◆ DOCUMENT TEXT
▬▬▬

The primary objective of our work is to develop strategies for analyzing multidisciplinary nonlinear systems subject to uncertain initial conditions, boundary conditions, and system parameters, so that the use of high-fidelity mathematical models can be made tractable for optimizing complex dynamic systems. Use of these tools will promote better understanding of the response bounds for these complex systems, as well as their sensitivity variations in uncertain parameters. Applications to be discussed the include quantification of atmospheric turbulence for input to computational fluid dynamics (CFD) models, and the CFD-based calculation of control surface deflections needed to trim an aircraft in a turbulent atmosphere.

Dalta V. Gaitonde : High-Order Methods for Practical Multi-disciplinary Simulations

This presentation will discuss recent successes in developing a set of versatile schemes to solve multi-disciplinary problems on complex geometries. Pade-type fourth- and sixth-order methods have been incorporated in implicit and explicit time-marching strategies together with a newly developed high-order filtering technique. This key component overcomes previous limitations associated with numerical instability arising from non-linearity, boundary condition implementation and mesh non-uniformity. Complementary extensions to treat moving meshes and multi-domain strategies have yielded a powerful common platform to solve problems in fluid dynamics, electromagnetics, magnetogasdynamics and fluid-structure interactions. Several results obtained in the Computational Sciences Branch will be described and future direction will be outlined.

▬▬▬

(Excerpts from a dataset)

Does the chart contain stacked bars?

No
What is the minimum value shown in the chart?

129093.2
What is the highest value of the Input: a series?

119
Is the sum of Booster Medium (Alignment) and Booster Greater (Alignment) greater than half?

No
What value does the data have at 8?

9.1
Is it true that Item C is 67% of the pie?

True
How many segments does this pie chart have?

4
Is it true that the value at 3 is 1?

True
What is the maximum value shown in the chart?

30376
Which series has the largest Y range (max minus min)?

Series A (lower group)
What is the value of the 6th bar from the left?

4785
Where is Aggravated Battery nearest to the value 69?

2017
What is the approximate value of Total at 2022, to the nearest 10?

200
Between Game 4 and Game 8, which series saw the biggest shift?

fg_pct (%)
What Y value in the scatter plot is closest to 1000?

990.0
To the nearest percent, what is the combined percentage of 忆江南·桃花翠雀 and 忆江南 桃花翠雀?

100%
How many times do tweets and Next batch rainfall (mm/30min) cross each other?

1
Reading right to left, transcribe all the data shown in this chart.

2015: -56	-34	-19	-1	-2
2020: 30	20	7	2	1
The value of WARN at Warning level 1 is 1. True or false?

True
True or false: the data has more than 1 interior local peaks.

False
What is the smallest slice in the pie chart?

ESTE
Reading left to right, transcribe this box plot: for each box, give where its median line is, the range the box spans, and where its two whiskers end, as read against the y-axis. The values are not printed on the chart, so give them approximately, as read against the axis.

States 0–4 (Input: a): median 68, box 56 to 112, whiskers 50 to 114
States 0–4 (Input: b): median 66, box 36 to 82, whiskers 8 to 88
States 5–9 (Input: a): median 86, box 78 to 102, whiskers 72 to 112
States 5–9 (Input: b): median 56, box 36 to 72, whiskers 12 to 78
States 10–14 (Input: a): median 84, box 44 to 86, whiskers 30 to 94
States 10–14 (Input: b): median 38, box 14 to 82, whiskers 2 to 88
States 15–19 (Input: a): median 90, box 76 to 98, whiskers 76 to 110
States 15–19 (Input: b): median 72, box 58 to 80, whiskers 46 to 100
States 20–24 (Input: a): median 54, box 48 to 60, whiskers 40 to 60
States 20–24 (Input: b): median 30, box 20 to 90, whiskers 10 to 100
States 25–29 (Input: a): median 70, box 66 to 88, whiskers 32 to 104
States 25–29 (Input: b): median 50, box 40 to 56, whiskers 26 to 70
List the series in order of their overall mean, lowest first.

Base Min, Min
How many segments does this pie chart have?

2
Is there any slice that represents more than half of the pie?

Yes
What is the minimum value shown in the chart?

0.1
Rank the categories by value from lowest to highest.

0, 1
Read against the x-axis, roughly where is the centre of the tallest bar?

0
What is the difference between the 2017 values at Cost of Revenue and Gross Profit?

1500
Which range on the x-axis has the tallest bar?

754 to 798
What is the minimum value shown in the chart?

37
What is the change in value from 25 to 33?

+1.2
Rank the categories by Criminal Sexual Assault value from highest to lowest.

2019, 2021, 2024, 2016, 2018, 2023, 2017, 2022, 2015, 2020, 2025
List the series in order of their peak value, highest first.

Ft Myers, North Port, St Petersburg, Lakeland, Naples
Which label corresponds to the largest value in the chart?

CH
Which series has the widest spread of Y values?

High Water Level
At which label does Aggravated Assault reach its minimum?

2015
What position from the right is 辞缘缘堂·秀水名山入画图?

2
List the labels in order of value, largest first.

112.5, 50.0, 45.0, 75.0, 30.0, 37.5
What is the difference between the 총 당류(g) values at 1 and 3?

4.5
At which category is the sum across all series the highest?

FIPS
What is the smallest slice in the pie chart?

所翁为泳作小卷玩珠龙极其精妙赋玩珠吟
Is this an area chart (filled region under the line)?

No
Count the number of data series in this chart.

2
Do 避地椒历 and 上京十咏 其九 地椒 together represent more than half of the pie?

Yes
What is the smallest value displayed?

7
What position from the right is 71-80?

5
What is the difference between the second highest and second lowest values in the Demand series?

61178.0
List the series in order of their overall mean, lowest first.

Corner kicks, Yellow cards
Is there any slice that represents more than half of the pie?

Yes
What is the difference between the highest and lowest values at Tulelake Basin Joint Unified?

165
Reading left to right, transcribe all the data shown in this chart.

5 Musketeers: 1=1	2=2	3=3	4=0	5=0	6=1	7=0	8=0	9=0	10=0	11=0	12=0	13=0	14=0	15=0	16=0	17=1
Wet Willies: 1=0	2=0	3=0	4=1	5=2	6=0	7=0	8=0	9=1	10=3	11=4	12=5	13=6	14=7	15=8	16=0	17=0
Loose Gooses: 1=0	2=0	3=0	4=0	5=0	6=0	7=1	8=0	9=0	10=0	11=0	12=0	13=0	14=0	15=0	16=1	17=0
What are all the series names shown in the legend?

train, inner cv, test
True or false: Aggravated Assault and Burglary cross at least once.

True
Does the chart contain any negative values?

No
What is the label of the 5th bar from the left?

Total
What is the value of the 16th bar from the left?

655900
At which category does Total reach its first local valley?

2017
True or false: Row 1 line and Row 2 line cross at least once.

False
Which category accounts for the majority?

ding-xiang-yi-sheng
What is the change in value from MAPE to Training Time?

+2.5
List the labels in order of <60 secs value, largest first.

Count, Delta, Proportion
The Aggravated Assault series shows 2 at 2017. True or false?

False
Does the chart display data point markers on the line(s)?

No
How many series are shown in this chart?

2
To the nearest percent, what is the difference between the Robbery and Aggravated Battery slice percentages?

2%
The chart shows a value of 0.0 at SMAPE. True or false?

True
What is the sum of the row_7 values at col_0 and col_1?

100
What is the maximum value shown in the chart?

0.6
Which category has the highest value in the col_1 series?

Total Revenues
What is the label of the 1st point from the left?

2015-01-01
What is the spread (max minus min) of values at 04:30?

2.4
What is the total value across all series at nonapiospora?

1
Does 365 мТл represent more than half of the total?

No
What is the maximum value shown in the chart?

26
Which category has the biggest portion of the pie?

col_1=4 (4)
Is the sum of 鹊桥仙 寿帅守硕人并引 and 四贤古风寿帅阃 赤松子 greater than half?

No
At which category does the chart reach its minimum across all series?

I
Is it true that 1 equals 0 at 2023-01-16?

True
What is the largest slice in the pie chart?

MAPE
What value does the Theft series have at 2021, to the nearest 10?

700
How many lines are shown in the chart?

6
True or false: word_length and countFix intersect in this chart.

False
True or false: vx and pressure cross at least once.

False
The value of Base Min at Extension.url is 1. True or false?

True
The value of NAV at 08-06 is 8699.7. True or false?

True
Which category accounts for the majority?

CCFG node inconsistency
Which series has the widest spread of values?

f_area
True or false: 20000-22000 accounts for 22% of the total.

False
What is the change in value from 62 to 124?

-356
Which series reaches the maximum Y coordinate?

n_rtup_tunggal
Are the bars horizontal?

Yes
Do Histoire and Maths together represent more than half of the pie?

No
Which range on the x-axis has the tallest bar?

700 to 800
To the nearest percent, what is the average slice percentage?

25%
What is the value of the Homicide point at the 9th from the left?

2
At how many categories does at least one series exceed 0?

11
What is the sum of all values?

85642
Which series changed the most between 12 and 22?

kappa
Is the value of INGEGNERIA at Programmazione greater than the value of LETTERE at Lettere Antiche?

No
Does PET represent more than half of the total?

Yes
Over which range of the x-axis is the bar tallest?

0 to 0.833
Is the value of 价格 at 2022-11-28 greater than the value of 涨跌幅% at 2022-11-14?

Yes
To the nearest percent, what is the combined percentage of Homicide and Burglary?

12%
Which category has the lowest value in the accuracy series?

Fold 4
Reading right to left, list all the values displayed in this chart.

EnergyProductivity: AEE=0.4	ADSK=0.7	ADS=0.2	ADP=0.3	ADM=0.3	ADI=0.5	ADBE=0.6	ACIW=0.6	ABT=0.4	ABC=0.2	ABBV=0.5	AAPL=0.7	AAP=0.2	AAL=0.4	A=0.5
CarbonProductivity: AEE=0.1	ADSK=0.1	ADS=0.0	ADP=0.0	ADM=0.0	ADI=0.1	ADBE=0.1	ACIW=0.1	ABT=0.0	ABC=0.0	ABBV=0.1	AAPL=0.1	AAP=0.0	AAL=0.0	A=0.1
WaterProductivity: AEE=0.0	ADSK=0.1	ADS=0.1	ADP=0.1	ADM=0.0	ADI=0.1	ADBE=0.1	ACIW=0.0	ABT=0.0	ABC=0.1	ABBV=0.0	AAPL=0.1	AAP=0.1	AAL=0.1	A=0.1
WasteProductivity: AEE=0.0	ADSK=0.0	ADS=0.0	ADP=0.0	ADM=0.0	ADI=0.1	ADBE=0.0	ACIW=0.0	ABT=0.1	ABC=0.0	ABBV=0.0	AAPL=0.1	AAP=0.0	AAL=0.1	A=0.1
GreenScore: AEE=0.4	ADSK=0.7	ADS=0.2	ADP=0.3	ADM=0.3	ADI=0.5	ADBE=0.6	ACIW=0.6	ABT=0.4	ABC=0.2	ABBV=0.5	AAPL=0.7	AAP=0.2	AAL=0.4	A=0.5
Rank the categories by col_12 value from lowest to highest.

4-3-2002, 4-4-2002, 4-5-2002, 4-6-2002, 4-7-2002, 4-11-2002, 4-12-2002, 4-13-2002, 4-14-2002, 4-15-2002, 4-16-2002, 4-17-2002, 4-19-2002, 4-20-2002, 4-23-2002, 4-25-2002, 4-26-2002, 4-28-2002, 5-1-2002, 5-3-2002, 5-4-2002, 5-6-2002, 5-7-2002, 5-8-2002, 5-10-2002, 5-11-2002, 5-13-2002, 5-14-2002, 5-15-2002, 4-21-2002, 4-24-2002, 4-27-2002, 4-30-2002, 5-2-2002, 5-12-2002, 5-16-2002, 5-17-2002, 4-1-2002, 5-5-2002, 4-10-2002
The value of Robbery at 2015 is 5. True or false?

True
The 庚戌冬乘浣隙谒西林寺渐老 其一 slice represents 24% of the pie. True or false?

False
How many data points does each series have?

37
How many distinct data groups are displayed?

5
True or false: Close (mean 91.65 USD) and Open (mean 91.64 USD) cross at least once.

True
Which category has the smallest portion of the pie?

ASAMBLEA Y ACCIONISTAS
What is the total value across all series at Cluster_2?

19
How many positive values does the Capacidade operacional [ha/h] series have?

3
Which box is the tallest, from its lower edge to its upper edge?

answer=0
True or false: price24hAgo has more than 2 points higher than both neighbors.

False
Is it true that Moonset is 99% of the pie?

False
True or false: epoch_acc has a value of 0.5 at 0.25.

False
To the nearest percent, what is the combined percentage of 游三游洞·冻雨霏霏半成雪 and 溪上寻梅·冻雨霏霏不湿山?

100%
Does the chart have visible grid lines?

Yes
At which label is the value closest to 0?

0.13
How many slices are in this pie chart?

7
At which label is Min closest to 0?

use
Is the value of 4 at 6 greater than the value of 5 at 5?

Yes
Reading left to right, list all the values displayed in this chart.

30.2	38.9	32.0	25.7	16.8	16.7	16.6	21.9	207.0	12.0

▬▬▬

◆ EXERCISE REQUIREMENTS
**a)** Copy everything in the abstracts from "The primary objective" down to "a turbulent atmosphere.", with "aircraft" swapped for "helicopter".
**b)** Answer these about the abstracts:
(i) Atmospheric turbulence is quantified for input to what kind of models?
(ii) Which orders are the Pade-type methods?
(iii) Whose name is given with the talk on high-order methods?

◆ RESULTS OF THE TASKS
**a)**
The primary objective of our work is to develop strategies for analyzing multidisciplinary nonlinear systems subject to uncertain initial conditions, boundary conditions, and system parameters, so that the use of high-fidelity mathematical models can be made tractable for optimizing complex dynamic systems. Use of these tools will promote better understanding of the response bounds for these complex systems, as well as their sensitivity variations in uncertain parameters. Applications to be discussed the include quantification of atmospheric turbulence for input to computational fluid dynamics (CFD) models, and the CFD-based calculation of control surface deflections needed to trim an helicopter in a turbulent atmosphere.

**b)**
(i) Computational fluid dynamics (CFD) models
(ii) Fourth- and sixth-order
(iii) Dalta V. Gaitonde